**Page extract:**
■ ■ ■ ■ ■
Custom logic for filtering discovered plugins

PaulSchweizer commented 5 years ago

Disclaimer

I only started looking into pyblish two days ago and really liking it! This however means I might not be aware of any existing solutions or concepts that might already handle this request. If they exist I'd be happy about any hint in the right direction.

Goal

Provide a way to use arbitrary, custom logic to influence/filter the list of discovered plugins.

Motivation

When working on mutliple projects at once, each with its own requirements of what and how to publish things, the exisiting way of guiding the flow of publishing through plugin paths, hosts, families etc is not enough and also not really applicable I think. In studios, this problem is usually handled through a system of configuration files that can be specified per project/shot etc.

This feature request would provide an entry point for such a configuration workflow, thus allowing studios to influence the publishing process in whatever way they want.

Suggested implementation

I tested the following one-line approach successfully but maybe there are implications that I am not aware of.

One line change to: https://github.com/pyblish/pyblish-base/blob/master/pyblish/plugin.py#L1330 to just emit a new "pluginsDiscovered" signal:.


def discover(type=None, regex=None, paths=None):

    [...]

    plugins = list(plugins.values())
    sort(plugins)  # In-place

    lib.emit("pluginsDiscovered", plugins=plugins)  # New signal 

    return plugins

Then a user could just modify the list of plugins in place, like this:


def filter_plugins(plugins):

    config = ["MyValidator", "MyExtractor"]

    for plugin in reversed(plugins):
        if plugin.__name__ not in config:
            plugins.pop(plugin.index(plugin))

api.register_callback("pluginsDiscovered", filter_plugins)

I hope that makes sense.

mottosso commented 5 years ago

Hi @PaulSchweizer, welcome to Pyblish and thanks for the kind words!

That's a neat feature; I think typically what folks do is leverage PYBLISHPLUGINPATH or api.register_plugin_path, which works a lot like PYTHONPATH. That way, you can customise your path up-front, and in this way guide discovery.
■ ■ ■ ■ ■
**Material provided:**
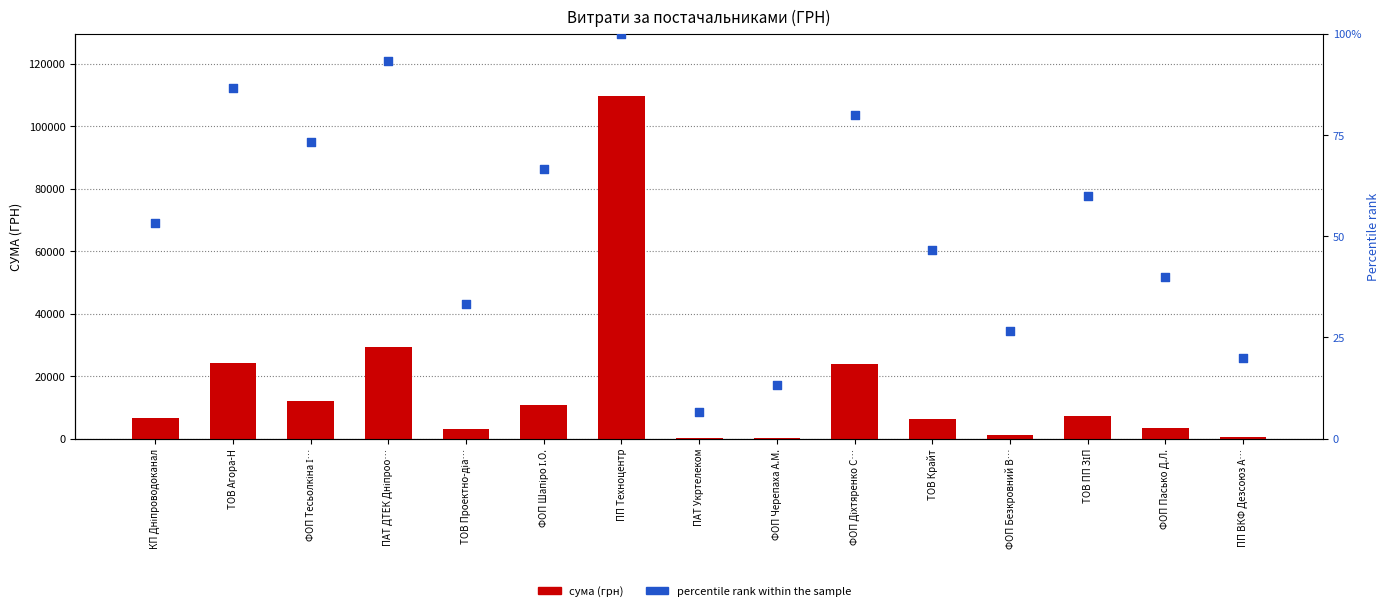

Which series has the largest total across all categories?

сума (грн)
■ ■ ■ ■ ■
Can you write what follows in the thread on filtering discovered pyblish plugins, starting after its final sentence?

**Answer area:**
For example, for per-project or per-shot plug-ins, you could say:

$ export PYBLISHPLUGINPATH=/projects/alita/shots/1000/pyblish_plugins
$ maya

And from there, Pyblish would go and look for plug-ins in this directory, which is relative a given project. You can do this either before or during a run of a DCC.

To customise discovery at run-time, you can either edit that same path via e.g. os.environ["PYBLISHPLUGINPATH"] or you can use pyblish.api.register_plugin_path.

You can find information about it here, and on the forum.

Does that work you think?

tokejepsen commented 5 years ago

Maybe https://api.pyblish.com/pages/targets.html could be used as well?

PaulSchweizer commented 5 years ago

Thanks for the super quick answers and the explanations!

Both approaches, PYBLISHPLUGINPATH and target, do not solve the problem for me however.

Both are basically additive approaches but I want to also be able to exclude/disable plugins based on arbitrary, unpredictable and ad-hoc choices made by supervisors, producers or the needs of a project.

Simple examples: One person might decide that for their project, they only want export alembics while another project might require only fbx exports. Additionally, people will want to further configure how some plugins behave, especially the Extractors. One project might want to export alembic caches with a stepsize of 0.5 while another project might want it to be 0.25.

Situations like these were pretty common in most of my experiences at least, especially if the company is handling multiple types of jobs at the same time and/or has a lot of projects running in parallel.

As said, most pipelines offer some sort of config files as a solution for these problems already. My idea mentioned above would leave all that configuration work in the hands of the studio wanting to adopt Pyblish and would not require any change to the way Pyblish works.

I hope that clarifies what I mean a bit better

tokejepsen commented 5 years ago

One person might decide that for their project, they only want export alembics while another project might require only fbx exports.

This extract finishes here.